Eilon had not received his January salary on time and, as one of the superstars of the television news media, was being paid a much higher salary than many of his colleagues. But what may be closer to the truth is that Channel 10 was about to institute a 15% pay cut across the board, which would have made Eilon even more unhappy.
After quitting Channel 10, which he did via an email to CEO Uri Rozen, Eilon was next seen on I24, then on Channel 9; he freelanced here and there, and in January 2015 joined Channel 1 as the host of the weekend Mabat prime time news program, which had previously been hosted by Hasson, who had been a passionately vocal opponent to the demise of the IBA and its projected replacement by a new public broadcasting entity known as the Israel Broadcasting Corporation, but calling itself Kan, which means Here. Eilon quickly became chief Mabat presenter as well.
In the absence of a director-general of the IBA, which is now in the process of being dismantled, Eilon sent a letter of resignation to Yoram Cohen, the head of the Channel 1 news division, in which he reminded him that in accordance with article 12 in his employment contract, he has to give 30 days notice of his intention to leave and is therefore notifying him that he will wind up his work with the IBA on November 15. He thanked Cohen for allowing him the privilege, under the most difficult of circumstances, not to give in, not to rest and not to despair. It was a paradigm that he would take with him forever, he wrote.
He asked Cohen to thank management on his behalf for allowing him complete journalistic freedom and independence without interference of any kind, something that, he said, was of the utmost importance.
The management of Channel 1 wished Eilon well on his new path in the private market, saying that it has great respect for his professionalism.
There was no mention of the fact that even though the IBA has several permanent correspondents in the US and Europe, Eilon was permitted to go and report from the US and Europe at the expense of the taxpayer.
Eilon’s specialty is in his body language, leaning forward into the camera so that the viewer gets the impression that Eilon is speaking directly to him or to her.
He also raises his eyebrows, flings his hands in the air and resorts to other expressive gestures not common among his colleagues.
Before becoming a roving star in Israel’s television industry, Eilon spent nine years working in radio, television and the print media in New York, where he was known as Jacob, not Yaakov.
Meanwhile, almost simultaneously with Eilon’s resignation, the projected IBA replacement, the Israel Broadcasting Corporation, announced that journalist Yaakov Eichler, a brother of MK Yisrael Eichler, who also worked as a professional journalist before becoming a United Torah Judaism legislator, is the newest addition to its staff. Eichler, who is a presenter and commentator on the Knesset Channel, will join the IBC news team. He is particularly savvy on the shortcomings of MKs, and prior to joining the Knesset Channel was the political reporter for haredi publications.
Even though the brothers Eichler are opposed to haredim serving in the IDF, their father, Rabbi Mordechai Eichler, fought in the War of Independence and later became a paratrooper.

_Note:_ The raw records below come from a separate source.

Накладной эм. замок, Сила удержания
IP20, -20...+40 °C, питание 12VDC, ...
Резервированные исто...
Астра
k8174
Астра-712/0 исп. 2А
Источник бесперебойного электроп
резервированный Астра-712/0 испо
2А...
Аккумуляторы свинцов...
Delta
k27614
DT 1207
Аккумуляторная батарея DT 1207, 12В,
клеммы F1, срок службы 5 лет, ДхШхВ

■ ON SUNDAY morning of this week, Reshet Bet’s early morning anchorman Aryeh Golan bid farewell to one of the station’s stalwarts, veteran broadcaster Pe’erli Shahar, editor and presenter of numerous news, social welfare and economic programs who is leaving Israel Radio. Hers is one of many familiar names that have disappeared from the airwaves and from the television screen over the past two or three years.

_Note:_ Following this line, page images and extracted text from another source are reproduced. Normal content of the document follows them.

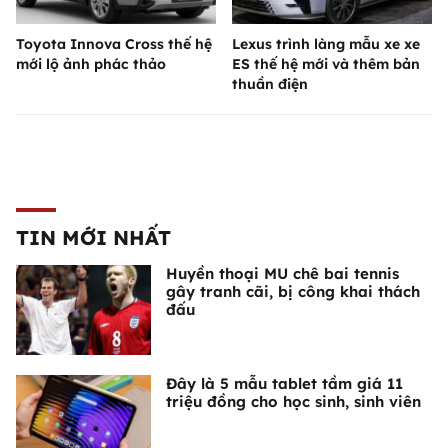
Toyota Innova Cross thế hệ
Lexus trình làng mẫu xe xe
mới lộ ảnh phác thảo
ES thế hệ mới và thêm bản
thuần điện
TIN MỚI NHẤT
Huyền thoại MU chê bai tennis
gây tranh cãi, bị công khai thách
đấu
Đây là 5 mẫu tablet tầm giá 11
triệu đồng cho học sinh, sinh viên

■ PEOPLE ALL over the world are thrilled when they discover that film stars and television personalities are staying in the same hotels as they are. It happens a lot with patrons of the Dan Boutique Jerusalem Hotel, whose general manager, Ben Janover, makes a point of hosting celebrities over the weekend. Israeli patrons last weekend did a double take when they saw Channel 10’s Gadi Sukenik and Limor Filo perched on stools at the bar. The couple split up two years ago but decided to give romance a second whirl to see if it would work permanently, on the premise that absence makes the heart grow fonder.